-- YOUR INSTRUCTIONS --
Can you copy every line of the records below, word for word and in the same order?

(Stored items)
[BEGIN]
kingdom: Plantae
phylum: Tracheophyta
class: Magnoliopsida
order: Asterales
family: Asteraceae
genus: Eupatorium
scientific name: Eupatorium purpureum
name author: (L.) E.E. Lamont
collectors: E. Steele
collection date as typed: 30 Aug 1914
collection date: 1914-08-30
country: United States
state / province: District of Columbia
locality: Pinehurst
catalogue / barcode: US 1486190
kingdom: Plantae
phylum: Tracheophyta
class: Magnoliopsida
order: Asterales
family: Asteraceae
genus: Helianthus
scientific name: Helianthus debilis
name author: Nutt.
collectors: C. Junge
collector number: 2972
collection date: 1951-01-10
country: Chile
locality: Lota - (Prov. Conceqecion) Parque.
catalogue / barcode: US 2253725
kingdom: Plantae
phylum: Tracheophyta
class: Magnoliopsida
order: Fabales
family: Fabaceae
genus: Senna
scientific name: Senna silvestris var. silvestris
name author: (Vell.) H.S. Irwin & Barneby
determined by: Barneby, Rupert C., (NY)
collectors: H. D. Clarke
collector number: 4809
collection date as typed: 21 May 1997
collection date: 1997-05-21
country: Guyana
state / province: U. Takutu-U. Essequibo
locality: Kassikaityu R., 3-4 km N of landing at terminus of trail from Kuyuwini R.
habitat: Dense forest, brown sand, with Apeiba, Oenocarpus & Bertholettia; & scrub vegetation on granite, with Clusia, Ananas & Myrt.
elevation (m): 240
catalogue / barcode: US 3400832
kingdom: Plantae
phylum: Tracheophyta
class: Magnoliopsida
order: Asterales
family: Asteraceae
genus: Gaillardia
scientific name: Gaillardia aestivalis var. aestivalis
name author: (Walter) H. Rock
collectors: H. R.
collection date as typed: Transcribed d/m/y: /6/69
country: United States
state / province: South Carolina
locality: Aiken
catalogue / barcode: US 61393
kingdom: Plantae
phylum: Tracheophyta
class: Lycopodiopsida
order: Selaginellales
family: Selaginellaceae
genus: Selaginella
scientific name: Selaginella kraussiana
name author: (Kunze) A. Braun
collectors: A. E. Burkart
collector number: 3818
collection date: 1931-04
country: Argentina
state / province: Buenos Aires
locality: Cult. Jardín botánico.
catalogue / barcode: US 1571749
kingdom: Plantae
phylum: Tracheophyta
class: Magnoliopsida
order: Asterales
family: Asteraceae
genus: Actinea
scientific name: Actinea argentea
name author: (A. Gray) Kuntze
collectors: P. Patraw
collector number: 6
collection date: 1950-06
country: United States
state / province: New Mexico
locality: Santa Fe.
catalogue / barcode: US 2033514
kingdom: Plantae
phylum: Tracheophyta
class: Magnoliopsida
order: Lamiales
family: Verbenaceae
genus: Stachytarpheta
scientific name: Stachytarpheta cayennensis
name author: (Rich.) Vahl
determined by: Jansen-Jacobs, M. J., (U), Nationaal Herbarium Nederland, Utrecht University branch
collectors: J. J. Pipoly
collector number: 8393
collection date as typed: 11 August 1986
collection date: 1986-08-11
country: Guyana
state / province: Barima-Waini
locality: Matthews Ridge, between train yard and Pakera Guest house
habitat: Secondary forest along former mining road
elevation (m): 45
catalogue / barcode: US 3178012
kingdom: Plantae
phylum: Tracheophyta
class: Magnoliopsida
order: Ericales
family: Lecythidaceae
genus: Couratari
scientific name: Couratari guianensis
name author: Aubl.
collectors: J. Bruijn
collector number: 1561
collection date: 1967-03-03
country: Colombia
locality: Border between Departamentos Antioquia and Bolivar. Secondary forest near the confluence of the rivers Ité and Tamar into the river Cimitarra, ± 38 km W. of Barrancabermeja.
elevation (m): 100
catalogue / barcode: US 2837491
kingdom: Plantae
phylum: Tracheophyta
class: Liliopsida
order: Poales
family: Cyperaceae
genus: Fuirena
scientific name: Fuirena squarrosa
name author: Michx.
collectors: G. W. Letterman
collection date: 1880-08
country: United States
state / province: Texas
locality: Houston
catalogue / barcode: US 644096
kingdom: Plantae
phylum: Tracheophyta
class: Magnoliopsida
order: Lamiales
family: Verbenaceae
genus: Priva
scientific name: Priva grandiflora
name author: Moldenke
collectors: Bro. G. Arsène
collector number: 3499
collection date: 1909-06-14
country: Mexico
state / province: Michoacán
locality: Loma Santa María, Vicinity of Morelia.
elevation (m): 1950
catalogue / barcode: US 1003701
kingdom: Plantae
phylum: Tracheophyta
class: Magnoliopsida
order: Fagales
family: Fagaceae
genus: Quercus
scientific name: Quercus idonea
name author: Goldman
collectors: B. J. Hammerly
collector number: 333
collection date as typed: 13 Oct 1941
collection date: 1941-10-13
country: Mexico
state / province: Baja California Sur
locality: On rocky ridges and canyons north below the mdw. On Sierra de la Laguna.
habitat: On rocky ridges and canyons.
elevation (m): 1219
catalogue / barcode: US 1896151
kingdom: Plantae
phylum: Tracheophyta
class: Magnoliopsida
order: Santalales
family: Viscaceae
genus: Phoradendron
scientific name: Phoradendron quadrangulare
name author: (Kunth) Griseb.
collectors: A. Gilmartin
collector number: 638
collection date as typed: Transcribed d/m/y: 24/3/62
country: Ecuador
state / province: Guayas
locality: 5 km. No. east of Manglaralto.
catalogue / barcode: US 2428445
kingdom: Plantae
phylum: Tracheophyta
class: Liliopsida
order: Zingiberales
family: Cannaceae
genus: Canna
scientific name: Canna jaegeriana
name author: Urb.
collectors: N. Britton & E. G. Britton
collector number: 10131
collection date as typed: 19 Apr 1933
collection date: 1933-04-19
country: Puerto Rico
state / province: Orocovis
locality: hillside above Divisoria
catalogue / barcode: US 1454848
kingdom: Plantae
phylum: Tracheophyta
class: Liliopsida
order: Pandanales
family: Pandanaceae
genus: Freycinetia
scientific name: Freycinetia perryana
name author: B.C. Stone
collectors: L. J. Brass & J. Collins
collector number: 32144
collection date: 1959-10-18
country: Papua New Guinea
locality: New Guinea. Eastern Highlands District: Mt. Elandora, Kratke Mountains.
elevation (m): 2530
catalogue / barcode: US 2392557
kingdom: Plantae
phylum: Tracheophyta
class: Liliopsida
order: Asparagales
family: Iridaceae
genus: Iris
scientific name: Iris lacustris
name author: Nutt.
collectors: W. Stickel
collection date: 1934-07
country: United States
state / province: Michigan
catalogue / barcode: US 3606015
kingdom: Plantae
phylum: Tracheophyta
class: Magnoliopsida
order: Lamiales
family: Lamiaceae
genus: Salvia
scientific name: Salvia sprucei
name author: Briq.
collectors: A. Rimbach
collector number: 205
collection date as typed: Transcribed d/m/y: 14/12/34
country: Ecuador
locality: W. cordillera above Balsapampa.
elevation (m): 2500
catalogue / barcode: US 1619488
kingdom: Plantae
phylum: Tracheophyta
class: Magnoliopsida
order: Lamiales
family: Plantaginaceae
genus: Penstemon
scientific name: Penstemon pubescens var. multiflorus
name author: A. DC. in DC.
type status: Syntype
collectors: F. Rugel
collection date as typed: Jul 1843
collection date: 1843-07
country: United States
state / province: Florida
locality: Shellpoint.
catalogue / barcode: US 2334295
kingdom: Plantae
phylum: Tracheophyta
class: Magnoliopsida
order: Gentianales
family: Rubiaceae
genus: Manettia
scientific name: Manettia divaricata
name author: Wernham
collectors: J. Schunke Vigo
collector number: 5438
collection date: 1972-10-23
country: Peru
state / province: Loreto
[END]
-- CORRECT RESPONSE --
kingdom: Plantae
phylum: Tracheophyta
class: Magnoliopsida
order: Asterales
family: Asteraceae
genus: Eupatorium
scientific name: Eupatorium purpureum
name author: (L.) E.E. Lamont
collectors: E. Steele
collection date as typed: 30 Aug 1914
collection date: 1914-08-30
country: United States
state / province: District of Columbia
locality: Pinehurst
catalogue / barcode: US 1486190
kingdom: Plantae
phylum: Tracheophyta
class: Magnoliopsida
order: Asterales
family: Asteraceae
genus: Helianthus
scientific name: Helianthus debilis
name author: Nutt.
collectors: C. Junge
collector number: 2972
collection date: 1951-01-10
country: Chile
locality: Lota - (Prov. Conceqecion) Parque.
catalogue / barcode: US 2253725
kingdom: Plantae
phylum: Tracheophyta
class: Magnoliopsida
order: Fabales
family: Fabaceae
genus: Senna
scientific name: Senna silvestris var. silvestris
name author: (Vell.) H.S. Irwin & Barneby
determined by: Barneby, Rupert C., (NY)
collectors: H. D. Clarke
collector number: 4809
collection date as typed: 21 May 1997
collection date: 1997-05-21
country: Guyana
state / province: U. Takutu-U. Essequibo
locality: Kassikaityu R., 3-4 km N of landing at terminus of trail from Kuyuwini R.
habitat: Dense forest, brown sand, with Apeiba, Oenocarpus & Bertholettia; & scrub vegetation on granite, with Clusia, Ananas & Myrt.
elevation (m): 240
catalogue / barcode: US 3400832
kingdom: Plantae
phylum: Tracheophyta
class: Magnoliopsida
order: Asterales
family: Asteraceae
genus: Gaillardia
scientific name: Gaillardia aestivalis var. aestivalis
name author: (Walter) H. Rock
collectors: H. R.
collection date as typed: Transcribed d/m/y: /6/69
country: United States
state / province: South Carolina
locality: Aiken
catalogue / barcode: US 61393
kingdom: Plantae
phylum: Tracheophyta
class: Lycopodiopsida
order: Selaginellales
family: Selaginellaceae
genus: Selaginella
scientific name: Selaginella kraussiana
name author: (Kunze) A. Braun
collectors: A. E. Burkart
collector number: 3818
collection date: 1931-04
country: Argentina
state / province: Buenos Aires
locality: Cult. Jardín botánico.
catalogue / barcode: US 1571749
kingdom: Plantae
phylum: Tracheophyta
class: Magnoliopsida
order: Asterales
family: Asteraceae
genus: Actinea
scientific name: Actinea argentea
name author: (A. Gray) Kuntze
collectors: P. Patraw
collector number: 6
collection date: 1950-06
country: United States
state / province: New Mexico
locality: Santa Fe.
catalogue / barcode: US 2033514
kingdom: Plantae
phylum: Tracheophyta
class: Magnoliopsida
order: Lamiales
family: Verbenaceae
genus: Stachytarpheta
scientific name: Stachytarpheta cayennensis
name author: (Rich.) Vahl
determined by: Jansen-Jacobs, M. J., (U), Nationaal Herbarium Nederland, Utrecht University branch
collectors: J. J. Pipoly
collector number: 8393
collection date as typed: 11 August 1986
collection date: 1986-08-11
country: Guyana
state / province: Barima-Waini
locality: Matthews Ridge, between train yard and Pakera Guest house
habitat: Secondary forest along former mining road
elevation (m): 45
catalogue / barcode: US 3178012
kingdom: Plantae
phylum: Tracheophyta
class: Magnoliopsida
order: Ericales
family: Lecythidaceae
genus: Couratari
scientific name: Couratari guianensis
name author: Aubl.
collectors: J. Bruijn
collector number: 1561
collection date: 1967-03-03
country: Colombia
locality: Border between Departamentos Antioquia and Bolivar. Secondary forest near the confluence of the rivers Ité and Tamar into the river Cimitarra, ± 38 km W. of Barrancabermeja.
elevation (m): 100
catalogue / barcode: US 2837491
kingdom: Plantae
phylum: Tracheophyta
class: Liliopsida
order: Poales
family: Cyperaceae
genus: Fuirena
scientific name: Fuirena squarrosa
name author: Michx.
collectors: G. W. Letterman
collection date: 1880-08
country: United States
state / province: Texas
locality: Houston
catalogue / barcode: US 644096
kingdom: Plantae
phylum: Tracheophyta
class: Magnoliopsida
order: Lamiales
family: Verbenaceae
genus: Priva
scientific name: Priva grandiflora
name author: Moldenke
collectors: Bro. G. Arsène
collector number: 3499
collection date: 1909-06-14
country: Mexico
state / province: Michoacán
locality: Loma Santa María, Vicinity of Morelia.
elevation (m): 1950
catalogue / barcode: US 1003701
kingdom: Plantae
phylum: Tracheophyta
class: Magnoliopsida
order: Fagales
family: Fagaceae
genus: Quercus
scientific name: Quercus idonea
name author: Goldman
collectors: B. J. Hammerly
collector number: 333
collection date as typed: 13 Oct 1941
collection date: 1941-10-13
country: Mexico
state / province: Baja California Sur
locality: On rocky ridges and canyons north below the mdw. On Sierra de la Laguna.
habitat: On rocky ridges and canyons.
elevation (m): 1219
catalogue / barcode: US 1896151
kingdom: Plantae
phylum: Tracheophyta
class: Magnoliopsida
order: Santalales
family: Viscaceae
genus: Phoradendron
scientific name: Phoradendron quadrangulare
name author: (Kunth) Griseb.
collectors: A. Gilmartin
collector number: 638
collection date as typed: Transcribed d/m/y: 24/3/62
country: Ecuador
state / province: Guayas
locality: 5 km. No. east of Manglaralto.
catalogue / barcode: US 2428445
kingdom: Plantae
phylum: Tracheophyta
class: Liliopsida
order: Zingiberales
family: Cannaceae
genus: Canna
scientific name: Canna jaegeriana
name author: Urb.
collectors: N. Britton & E. G. Britton
collector number: 10131
collection date as typed: 19 Apr 1933
collection date: 1933-04-19
country: Puerto Rico
state / province: Orocovis
locality: hillside above Divisoria
catalogue / barcode: US 1454848
kingdom: Plantae
phylum: Tracheophyta
class: Liliopsida
order: Pandanales
family: Pandanaceae
genus: Freycinetia
scientific name: Freycinetia perryana
name author: B.C. Stone
collectors: L. J. Brass & J. Collins
collector number: 32144
collection date: 1959-10-18
country: Papua New Guinea
locality: New Guinea. Eastern Highlands District: Mt. Elandora, Kratke Mountains.
elevation (m): 2530
catalogue / barcode: US 2392557
kingdom: Plantae
phylum: Tracheophyta
class: Liliopsida
order: Asparagales
family: Iridaceae
genus: Iris
scientific name: Iris lacustris
name author: Nutt.
collectors: W. Stickel
collection date: 1934-07
country: United States
state / province: Michigan
catalogue / barcode: US 3606015
kingdom: Plantae
phylum: Tracheophyta
class: Magnoliopsida
order: Lamiales
family: Lamiaceae
genus: Salvia
scientific name: Salvia sprucei
name author: Briq.
collectors: A. Rimbach
collector number: 205
collection date as typed: Transcribed d/m/y: 14/12/34
country: Ecuador
locality: W. cordillera above Balsapampa.
elevation (m): 2500
catalogue / barcode: US 1619488
kingdom: Plantae
phylum: Tracheophyta
class: Magnoliopsida
order: Lamiales
family: Plantaginaceae
genus: Penstemon
scientific name: Penstemon pubescens var. multiflorus
name author: A. DC. in DC.
type status: Syntype
collectors: F. Rugel
collection date as typed: Jul 1843
collection date: 1843-07
country: United States
state / province: Florida
locality: Shellpoint.
catalogue / barcode: US 2334295
kingdom: Plantae
phylum: Tracheophyta
class: Magnoliopsida
order: Gentianales
family: Rubiaceae
genus: Manettia
scientific name: Manettia divaricata
name author: Wernham
collectors: J. Schunke Vigo
collector number: 5438
collection date: 1972-10-23
country: Peru
state / province: Loreto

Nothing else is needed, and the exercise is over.